Laporan Wartawan Grid.ID, Corry Wenas Samosir
Grid.ID - Kasus kekerasan dalam rumah tangga (KDRT) yang dialami Lesti Kejora mendapat sorotan publik.
Lesti sebagai korban juga mencabut laporan dan memaafkan pelakunya, yakni suaminya, Rizky Billar.
Banyak netizen yang menyayangkan keputusan Lesti untuk berdamai, termasuk artis Thalita Latief yang ikut bersuara.
Thalita Latief yang pernah menjadi korban KDRT mengakui kasus tersebut memang sulit untuk lepas.
"Ini kalau aku termasuk korban yang move on dong, nggak satu sama lain," ujar Thalita Latief saat Grid.ID jumpai di kawasan Mampang, Jakarta Selatan baru-baru ini.
"Saya sih bilang mungkin ini sedikit edukasi yang terperangkap di situasi seperti itu bisa berempati dan bersimpati I have than, artinya aku pernah di situasi itu, namanya kekerasan fisik itu sangat menyakitkan," ungkapnya.
Thalita juga menyebut KDRT sebagai penyakit.
Sebab KDRT adalah racun dalam hubungan dan sangat merugikan orang lain.
Orang yang mengalami KDRT dalam bentuk intimidasi, sikap temperamental, kekerasan hingga penekanan dan posesif yang berlebih bisa berdampak pada psikisnya.
"Itu adalah racun multitasking yang disebut toxic relationship," lanjutnya.
Baca Juga: Pernah Alami KDRT, Thalita Latief Pilih Tak Berdamai dengan Pelaku
"Nah, kalau memang kita sudah sadar hubungan KDRT, hubungan perselingkuhan itu semua adalah penyakit, kalau penyakit tidak bisa orang lain yang dialami itu," kata Thalita Latief.
Thalita Latief juga mempunyai pandangan soal Lesti yang memilih memaafkan Rizky demi sang anak.
Menurutnya, Lesti takut sang anak kurang mendapat kasih sayang dari seorang ayah hingga malu dengan perilaku ayahnya.
"Dan alasannya banyak sekali, khususnya perempuan pasti perkembangannya anak juga begitu, pertimbangannya anak, kalau nanti jadi ibu tunggal bisa nggak membesarkan anak sendiri, gimana nanti kalau anak saya nggak memilki sosok bapak, gimana anak saya malu nggak punya bapak, kalau nanti anak saya tahu kelakuan bapak," terang Thalita Latief.

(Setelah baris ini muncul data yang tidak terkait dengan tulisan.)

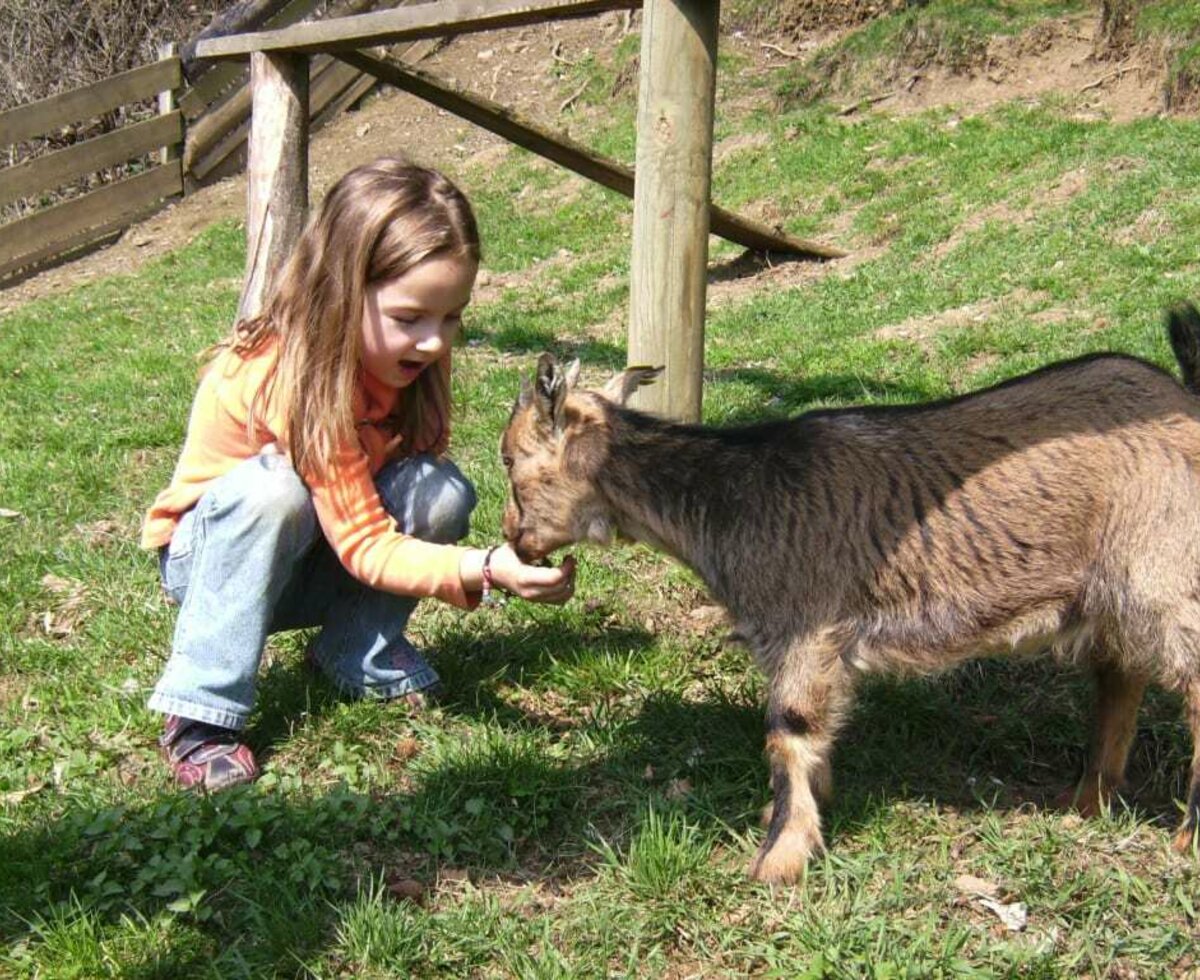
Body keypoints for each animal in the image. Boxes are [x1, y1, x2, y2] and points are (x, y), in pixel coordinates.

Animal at [499, 303, 1200, 878]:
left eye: (508, 459)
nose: (512, 538)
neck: (731, 498)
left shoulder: (807, 626)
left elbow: (789, 729)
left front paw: (780, 857)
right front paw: (797, 813)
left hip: (1160, 572)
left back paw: (1183, 837)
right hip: (1111, 590)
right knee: (1120, 675)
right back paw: (1087, 798)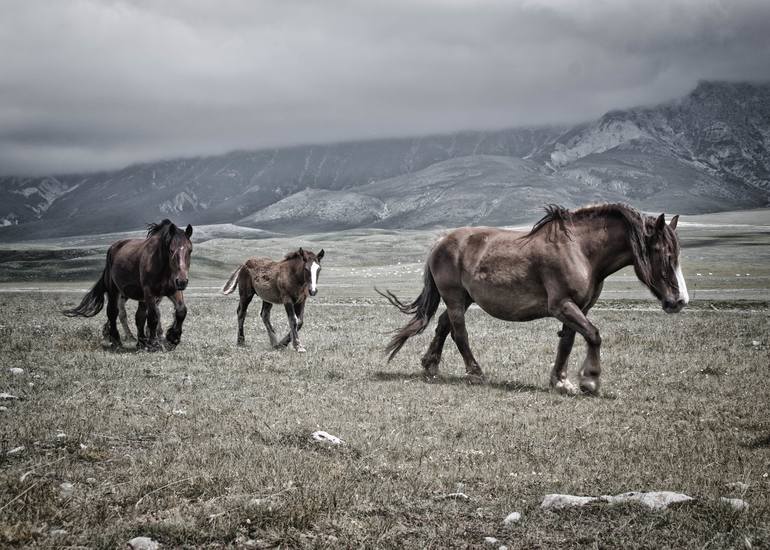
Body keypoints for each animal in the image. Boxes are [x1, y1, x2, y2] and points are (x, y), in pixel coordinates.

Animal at [64, 219, 194, 352]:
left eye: (190, 250)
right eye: (171, 250)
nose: (182, 281)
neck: (163, 267)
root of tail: (112, 248)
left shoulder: (173, 290)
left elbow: (181, 311)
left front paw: (173, 338)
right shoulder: (150, 293)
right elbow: (153, 317)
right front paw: (154, 344)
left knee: (138, 316)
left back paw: (141, 342)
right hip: (114, 292)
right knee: (113, 312)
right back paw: (117, 341)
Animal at [378, 205, 688, 394]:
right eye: (664, 253)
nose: (679, 301)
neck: (581, 250)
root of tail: (440, 242)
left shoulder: (577, 307)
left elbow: (568, 341)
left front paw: (561, 381)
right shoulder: (562, 305)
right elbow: (593, 335)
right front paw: (589, 380)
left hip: (464, 299)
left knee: (443, 325)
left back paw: (430, 365)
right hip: (455, 298)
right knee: (459, 333)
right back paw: (475, 372)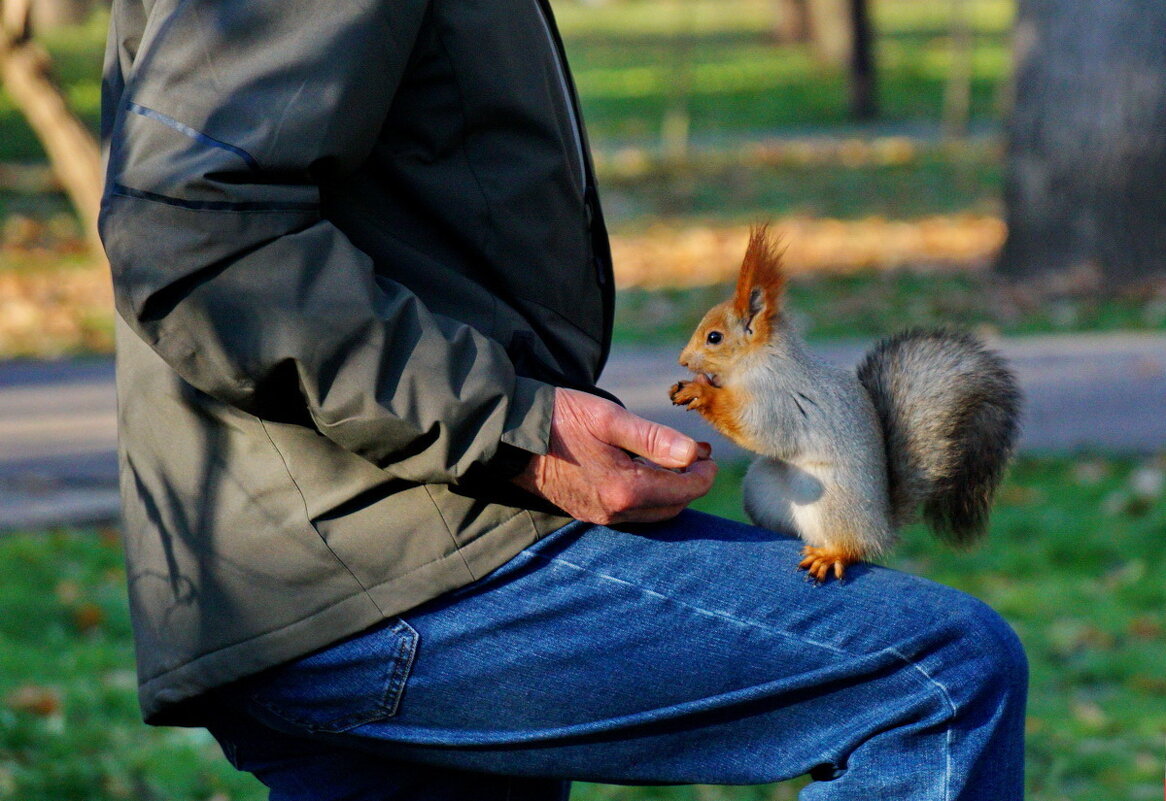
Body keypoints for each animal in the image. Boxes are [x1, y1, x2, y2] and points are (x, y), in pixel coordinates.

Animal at [676, 226, 1021, 582]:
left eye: (714, 338)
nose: (683, 360)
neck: (759, 362)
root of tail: (883, 529)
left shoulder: (778, 399)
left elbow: (759, 429)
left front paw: (702, 392)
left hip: (833, 503)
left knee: (855, 546)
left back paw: (833, 555)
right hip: (763, 488)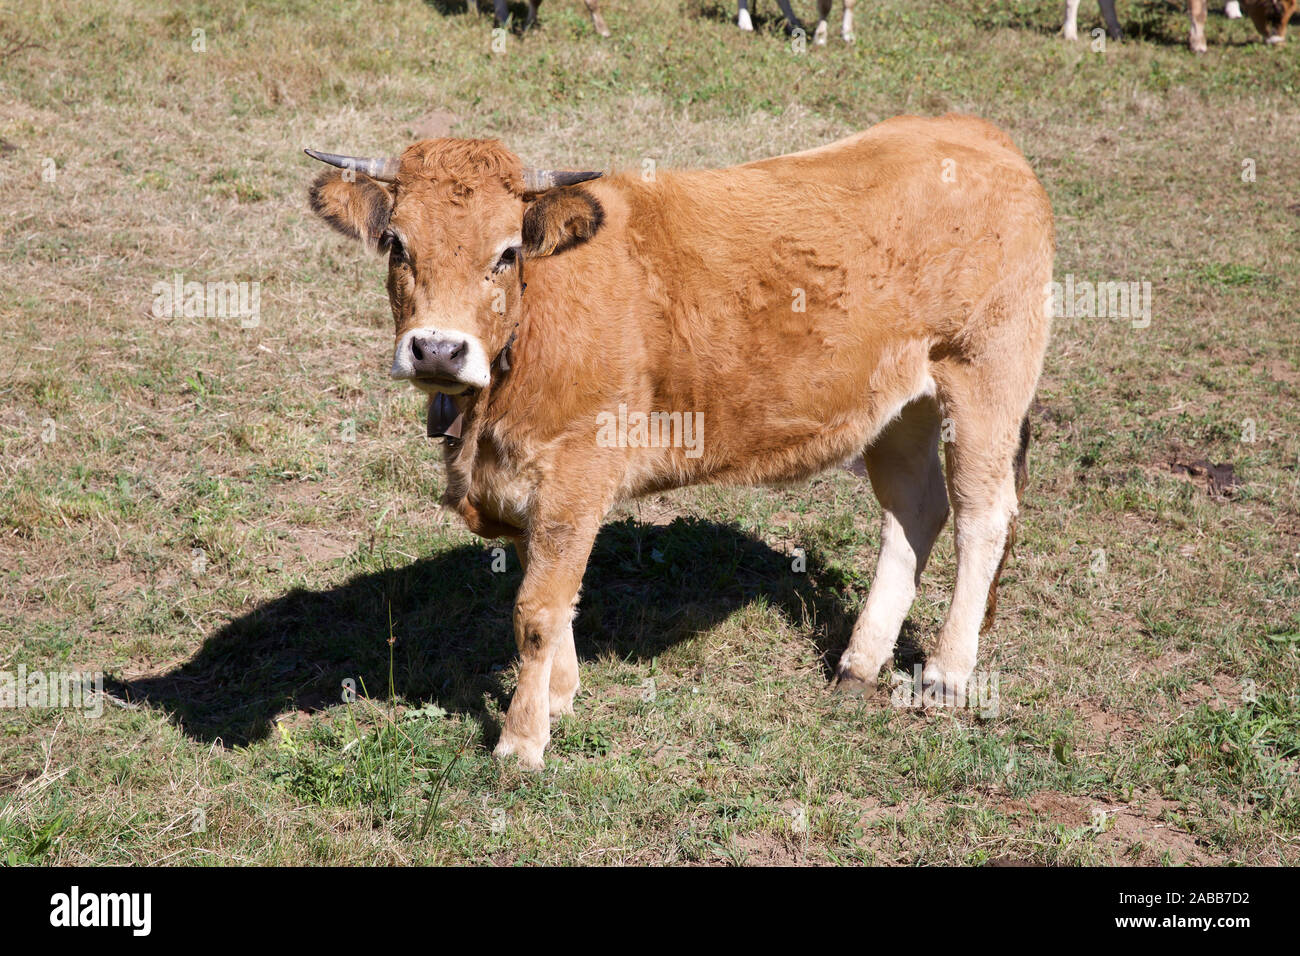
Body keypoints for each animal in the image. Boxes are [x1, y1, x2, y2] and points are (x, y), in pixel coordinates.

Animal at [304, 114, 1054, 769]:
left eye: (507, 251)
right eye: (397, 244)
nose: (437, 348)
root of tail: (971, 131)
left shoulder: (576, 471)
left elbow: (537, 610)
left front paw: (522, 741)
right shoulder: (525, 490)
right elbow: (554, 595)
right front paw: (561, 695)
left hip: (985, 373)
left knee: (982, 517)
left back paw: (947, 675)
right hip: (897, 405)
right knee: (915, 511)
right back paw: (858, 663)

Kendati begitu, Thalita mengembalikan lagi kepada korban.
Menurut dia, setiap keputusan tentu ada konsekuensinya.
"Kalau aku bilang gini, belum tentu salah. Kita enggak bisa justifikasi orang bahwa kalau ada pasangan yang tiba-tiba mau berdamai, kita enggak bisa justifikasi orang salah."
"Karena mereka punya pertimbangan sendiri. Tapi, yang saya bilang, ada faktor konsekuensi dan faktor resikonya," pungkasnya.